Originally Posted by test_track
The biometric data gleaned from the finger scan absolutely does stay in the database ... the entire process was pretty much created for the non-expiring tickets and not for the base tickets, as there wouldn't be much use for partially-used tickets that expire 14 days from first use.
The names on the tickets wouldn't really matter as much as the fact that the biometric data is what gets "tested" at the turnstile.
In direct response to the OP's question, I don't think you'll have any trouble using the tickets, as long as they were originally purchased together. A large amount of anecdotal evidence from the past 3 years suggests that tickets purchased together "share" the biometric data across all of the tickets ... the theory goes that Disney doesn't want to cause unnecessary delays at the turnstiles when Mom pulls out everyone's tickets and inadvertantly gives some of them to the wrong members of the party. In other words, as long as you are one of the original people from that party, you should have no trouble using another ticket from that party.
HOWEVER, if the scan doesn't work properly, be prepared for them to POSSIBLY ask for ID.

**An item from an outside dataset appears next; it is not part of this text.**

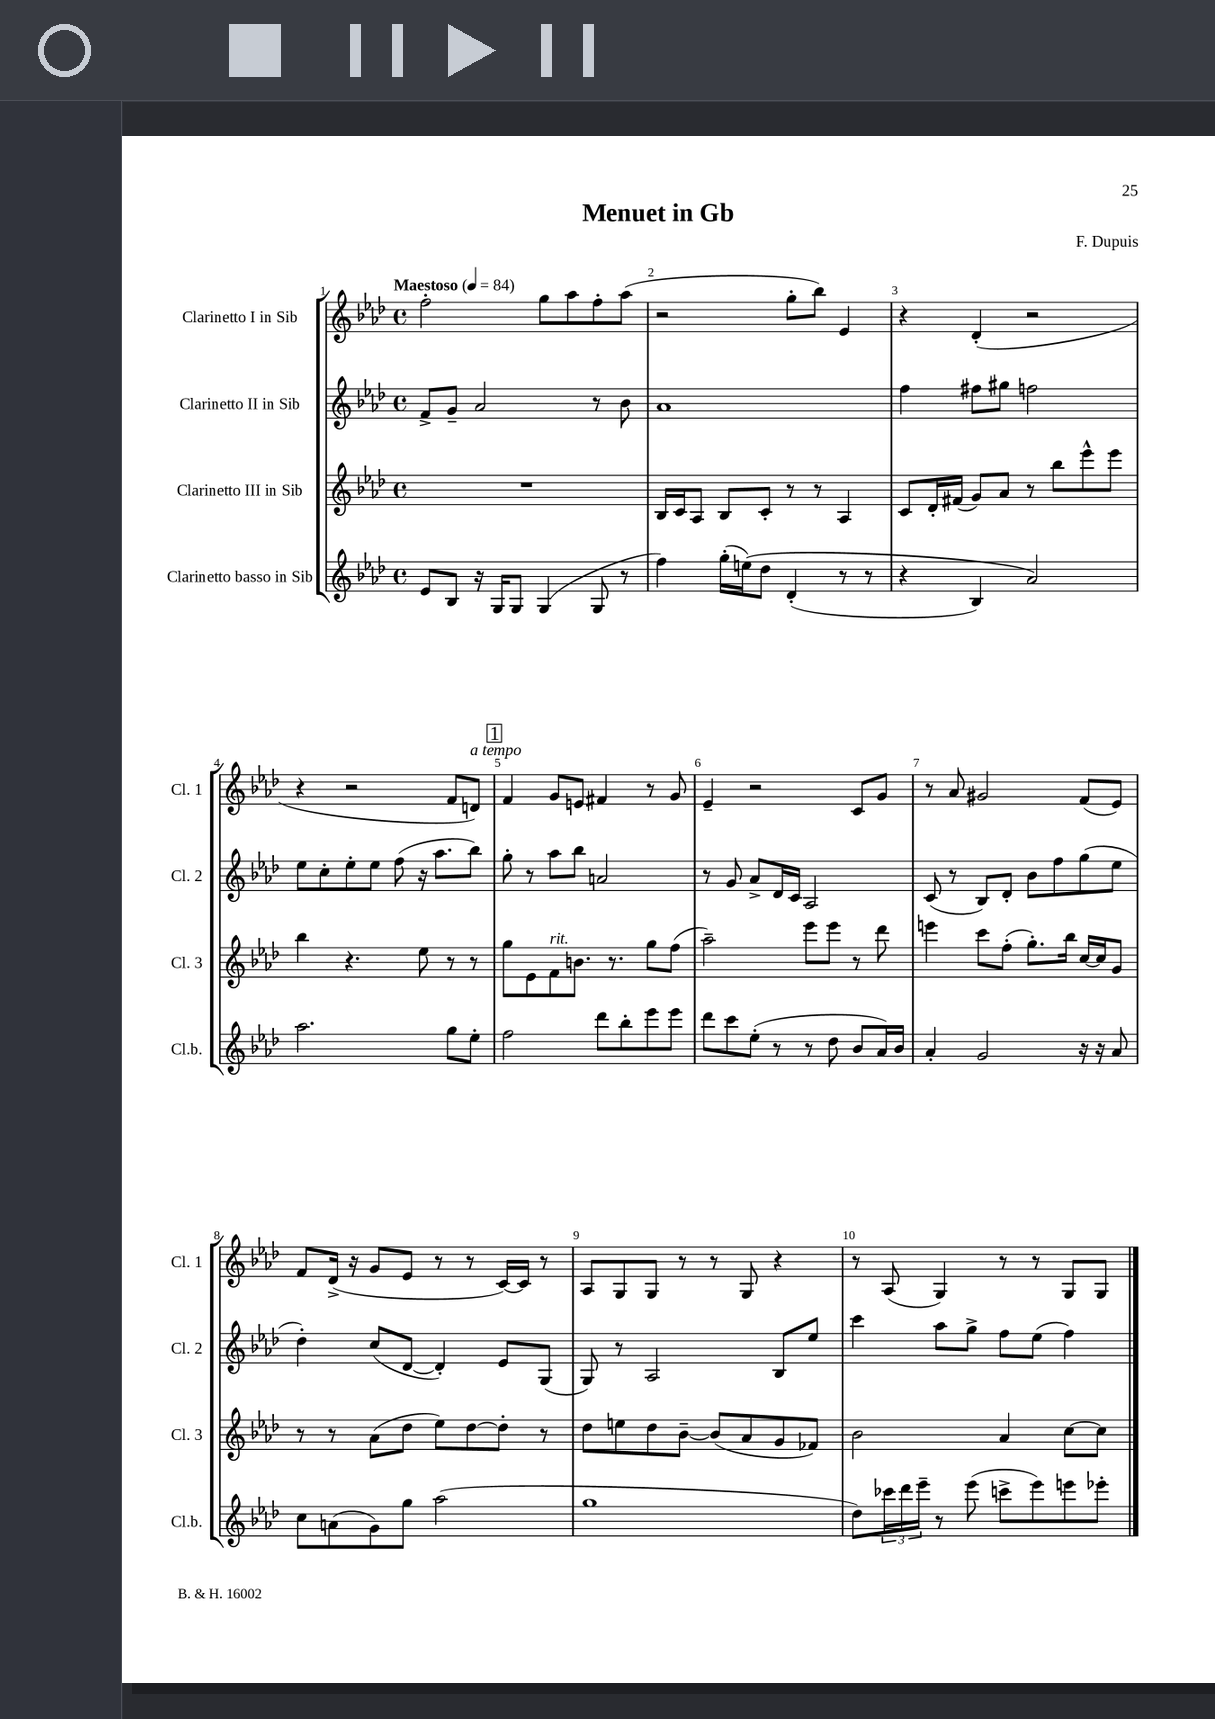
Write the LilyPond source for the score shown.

Actually, now that I think about it, I'm not quite sure how it will work. WHY? Because in November 2005 they were using the "original" biometric scan in which you placed two fingers flat onto a pad, and the data measured was the lengths of bones in those two fingers ... the lengths of the bones were subjected to a mathematic algorithm and the resulting number (unique to 1 in 1,000) was what had to be replicated over and over in order to gain admission. However, beginning some time in 2006, they replaced that type of scan with a 1-finger fingertip scan which looks at a fingerprint and again creates a value based on an algorithm (it doesn't save your fingerprint itself). In other words, the scan they did in November 2005 was done with equipment that is no longer in use, and thus there is nothing for you to try to match. Unfortunately, I don't know if that means they just wave you in, or if it means you must show ID to match the name on the ticket.